Any traders who have been trying to short the current trend of risk taking in the broad markets including equities, commodities, and forex have likely found themselves disturbingly on the wrong side. The USD has lost significant ground to the EUR, GBP, and AUD the past couple of weeks and this has been not only a fast move but a relatively brutal one too.
The ECB and Federal Reserve have certainly won this latest battle of the ‘confidence game‘ they have been forced to participate in. The EUR has managed to fight back from early summer lows and has counter punched many analysts outlooks – including Digital Markets Advisor’s over the past three months.
The Federal Reserve equally has managed to create an atmosphere of belief among investors that it will continue to pour money into financial instruments. The equity market has reaped the rewards as the place to be while the Fed has also managed to keep the Greenback relatively weak t0 the EUR which will help spur exports from the States.
All of this however comes in the face of deteriorating economic data. Yes, we understand we are now standing on the wrong side of the broad markets and its results, but a huge amount of questions remain regarding the ability of the global economies to navigate what we believe may continue to be very tough conditions long-term.
WTI Crude Oil is standing just below 100.00 USD and Gold is around 1772.00 as of this weekend break. The precious metal has risen as the EUR has regained comparable strength to the USD. It should also be noted inflation is starting to rear its head via the costs of fuel and higher food prices as many commodities – particularly in the grains and energy – have increased.

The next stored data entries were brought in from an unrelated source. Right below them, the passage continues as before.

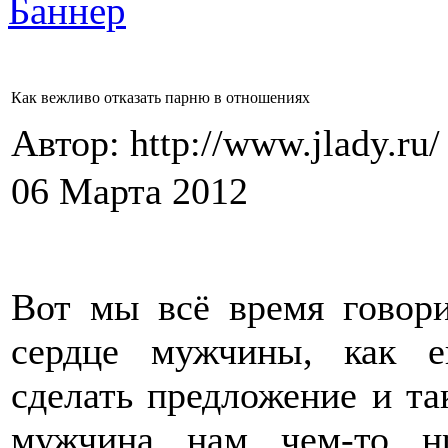
Как вежливо отказать парню в отношениях
Автор: http://www.jlady.ru
06 Марта 2012
Вот мы всё время говори
сердце мужчины, как ег
сделать предложение и так
мужчина нам чем-то н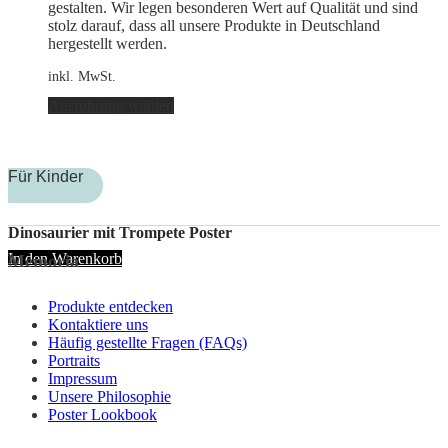
werden
gestalten. Wir legen besonderen Wert auf Qualität und sind
stolz darauf, dass all unsere Produkte in Deutschland
hergestellt werden.
inkl. MwSt.
Dieses
Ausführung wählen
Produkt
weist
mehrere
Varianten
Für Kinder
auf.
Die
Optionen
Dinosaurier mit Trompete Poster
können
In den Warenkorb
Memoria
auf
der
Produktseite
Produkte entdecken
gewählt
Kontaktiere uns
werden
Häufig gestellte Fragen (FAQs)
Portraits
Impressum
Unsere Philosophie
Poster Lookbook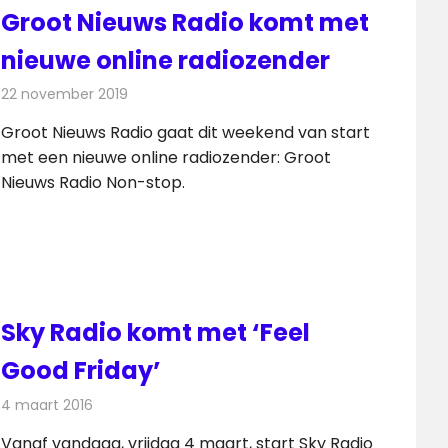
Groot Nieuws Radio komt met
nieuwe online radiozender
22 november 2019
Redactie
Radionieuws
Groot Nieuws Radio gaat dit weekend van start
met een nieuwe online radiozender: Groot
Nieuws Radio Non-stop.
Sky Radio komt met ‘Feel
Good Friday’
4 maart 2016
Redactie
Nieuws
,
Radionieuws
Vanaf vandaag, vrijdag 4 maart, start Sky Radio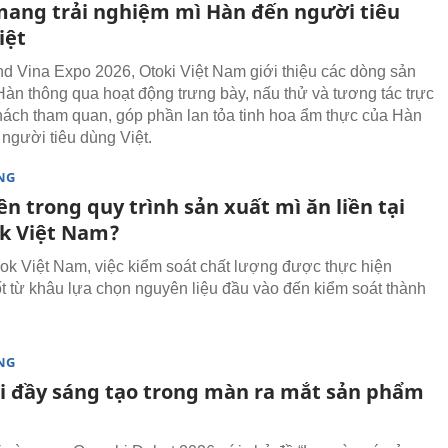
mang trải nghiệm mì Hàn đến người tiêu
iệt
nd Vina Expo 2026, Otoki Việt Nam giới thiệu các dòng sản
àn thông qua hoạt động trưng bày, nấu thử và tương tác trực
khách tham quan, góp phần lan tỏa tinh hoa ẩm thực của Hàn
người tiêu dùng Việt.
NG
ên trong quy trình sản xuất mì ăn liền tại
k Việt Nam?
ok Việt Nam, việc kiểm soát chất lượng được thực hiện
t từ khâu lựa chọn nguyên liệu đầu vào đến kiểm soát thành
NG
 đầy sáng tạo trong màn ra mắt sản phẩm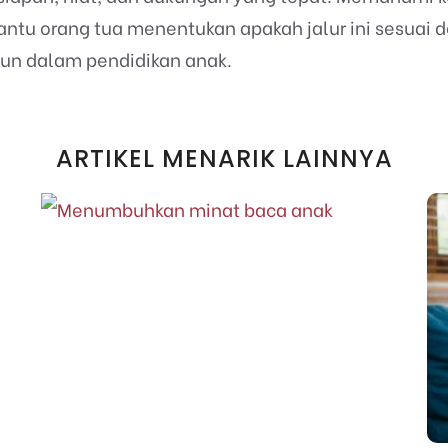
tu orang tua menentukan apakah jalur ini sesuai 
ngun dalam pendidikan anak.
ARTIKEL MENARIK LAINNYA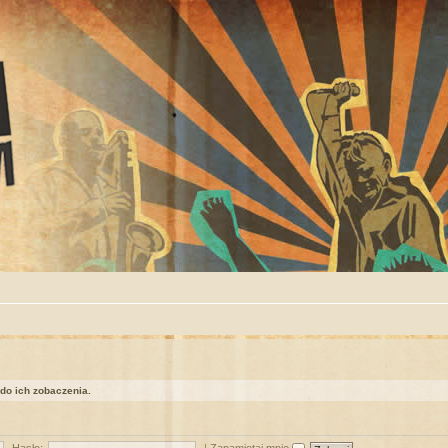
 do ich zobaczenia.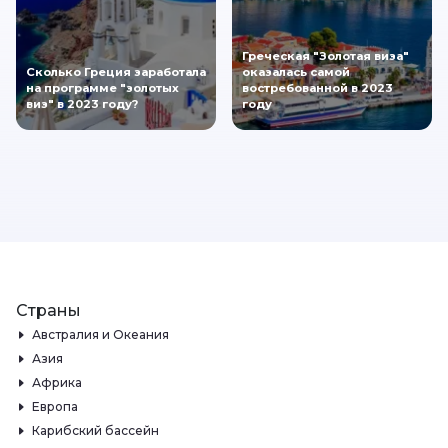
Греческая "Золотая виза"
Сколько Греция заработала
оказалась самой
на программе "золотых
востребованной в 2023
виз" в 2023 году?
году
Страны
Австралия и Океания
Азия
Африка
Европа
Карибский бассейн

The list goes on, China has had poor economic data and there are major concerns regarding its upcoming leadership change and President-in waiting Xi Jinping’s lack of public sightings . Coming up this week via economic reports will be Germany’s ZEW Economic Sentiment reading on Tuesday, housing sector data from the States on Wednesday, and the Philly Fed Manufacturing Index on Thursday.

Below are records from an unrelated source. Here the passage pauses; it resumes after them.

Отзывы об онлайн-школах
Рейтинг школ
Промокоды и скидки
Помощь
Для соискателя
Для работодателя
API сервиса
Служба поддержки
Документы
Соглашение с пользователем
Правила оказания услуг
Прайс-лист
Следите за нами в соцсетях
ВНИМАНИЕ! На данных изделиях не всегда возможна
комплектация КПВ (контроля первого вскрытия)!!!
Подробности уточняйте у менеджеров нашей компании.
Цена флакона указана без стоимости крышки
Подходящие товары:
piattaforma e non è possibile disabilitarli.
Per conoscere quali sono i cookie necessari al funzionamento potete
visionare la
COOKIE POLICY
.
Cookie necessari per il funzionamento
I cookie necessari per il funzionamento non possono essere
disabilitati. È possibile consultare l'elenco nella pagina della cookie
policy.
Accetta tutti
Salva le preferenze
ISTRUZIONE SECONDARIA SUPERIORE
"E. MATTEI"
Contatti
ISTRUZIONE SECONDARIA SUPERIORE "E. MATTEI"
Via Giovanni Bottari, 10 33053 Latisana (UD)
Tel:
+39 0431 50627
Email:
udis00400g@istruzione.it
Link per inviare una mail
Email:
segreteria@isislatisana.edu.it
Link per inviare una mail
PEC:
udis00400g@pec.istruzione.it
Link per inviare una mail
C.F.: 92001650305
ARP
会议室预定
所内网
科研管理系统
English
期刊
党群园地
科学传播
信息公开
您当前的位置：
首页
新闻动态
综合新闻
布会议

Investors who have chosen the path of short-term trend following have likely found very good waters the past month. Those who have chosen to continue to be cautious are likely questioning their outlooks. And traders who have been on the wrong side of this risk taking train ride are likely looking for exit strategies if they have money left on the table.
The question that must be asked is how much of the ‘good words’ and ‘good deeds’ have been baked into the cake? The problems of the financial crisis have not been solved in Europe, the ECB has merely found a way to wallpaper over the blemishes. The unemployment concerns in the U.S. continue to grow. Debt and growth concerns for both Europe and the States are self-evident. Unrest in the Middle East seems to be on the rise again. And Asia appears to be suffering from weaker demand as their exports fall. In other words there is a long laundry list of problems. Hanging dirty laundry out for display is not considered polite, but it must be noted that many of the stains that are apparent will not vanish easily.
It will be more than interesting to see how much more this risk taking parade will continue to march down Main Street.